Computational Analysis of Digitized Images from the Roman de la Rose Digital Library

Computational Analysis of Digitized Images from the Roman de la Rose Digital Library

Association for Computers and the Humanities
Pittsburgh, PA
July 23-26, 2019

Proposal

The Roman de la Rose Digital Library (RDL) (https://dlmm.library.jhu.edu/en/romandelarose/) serves as a resource for the study of the most popular secular work of the European Middle Ages by providing access to 146 digitized manuscripts in IIIF format and with additional datasets describing the manuscripts in the corpus. I have been working with RDL data to create an interactive visualization platform for exploring codicological and location information. This next phase of the project employs computational image analysis to explore the digitized images themselves in conjunction with and in comparison to the codicological data provided by the RDL. Applying new methods to this corpus will open new avenues of research for medieval studies scholars interested in the history of the book, illustration transmission, and more. 

I will use Imageplot software (http://lab.softwarestudies.com/p/imageplot.html) to explore issues of image saturation and brightness. Such calculations will be put in comparison with the codicological dataset provided by the RDL. One would expect manuscripts with a higher median brightness to reflect manuscripts with larger borders and/or to have few to no illustrations, for example. Finding evidence to challenge or support codicological analysis will further research understandings of this well-studied corpus. 
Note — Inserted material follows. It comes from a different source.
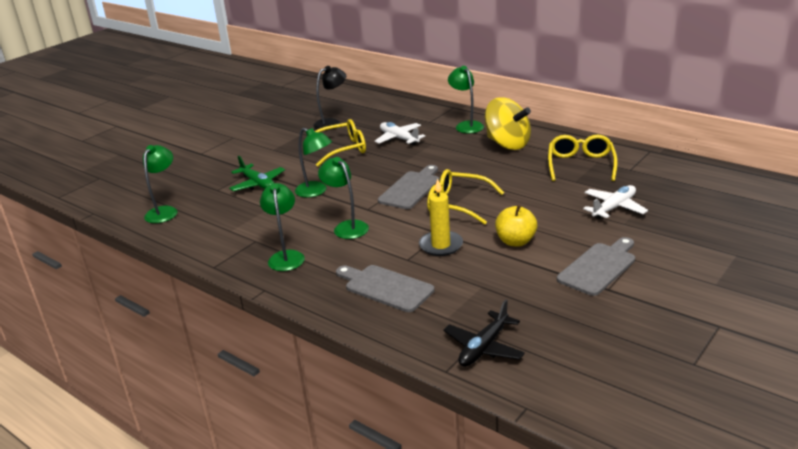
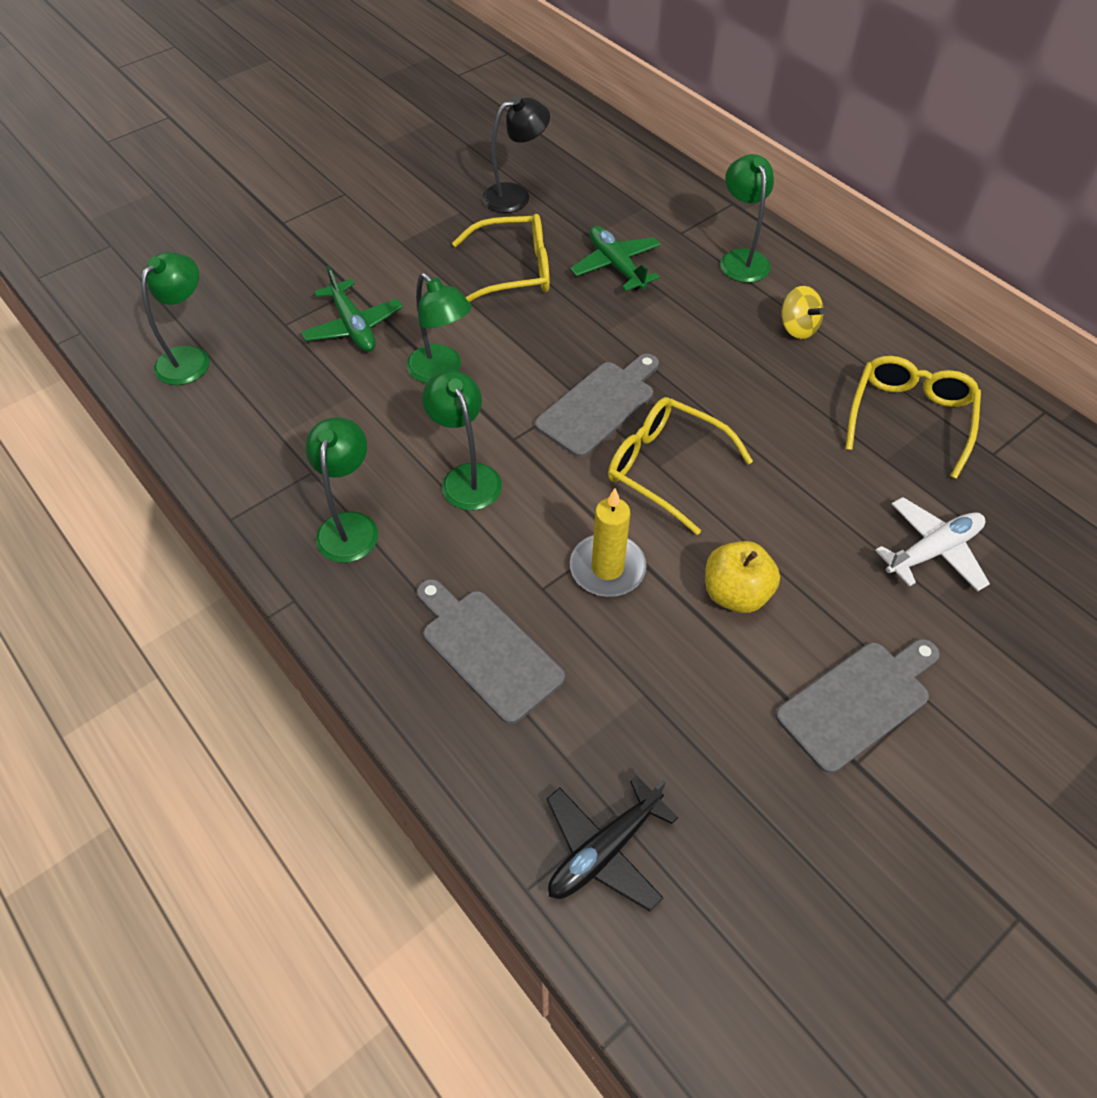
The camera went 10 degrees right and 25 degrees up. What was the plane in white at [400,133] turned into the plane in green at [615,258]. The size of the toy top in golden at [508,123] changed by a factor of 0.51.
The Distant Viewing Toolkit (https://www.distantviewing.org/) (DVT) will allow analysis of facial and object detection across the digitized manuscripts in the corpus that have at least one illustration. The RDL has datasets of Illustration Titles and Narrative Sections, providing insight into characters and their frequency across the many variations of the corpus. Bringing the RDL datasets into comparison with algorithmic analysis of characters may reveal new understandings of the consistency of figures in illustrations.

On the whole, this work seeks to bring a robust dataset of digitized manuscript images into contact with multiple image analysis approaches to test their use in medieval manuscript analysis. I hope to spark new conversations among medieval studies scholars, historians of the book, art historians, and scholars interested in computer vision and computational image analysis.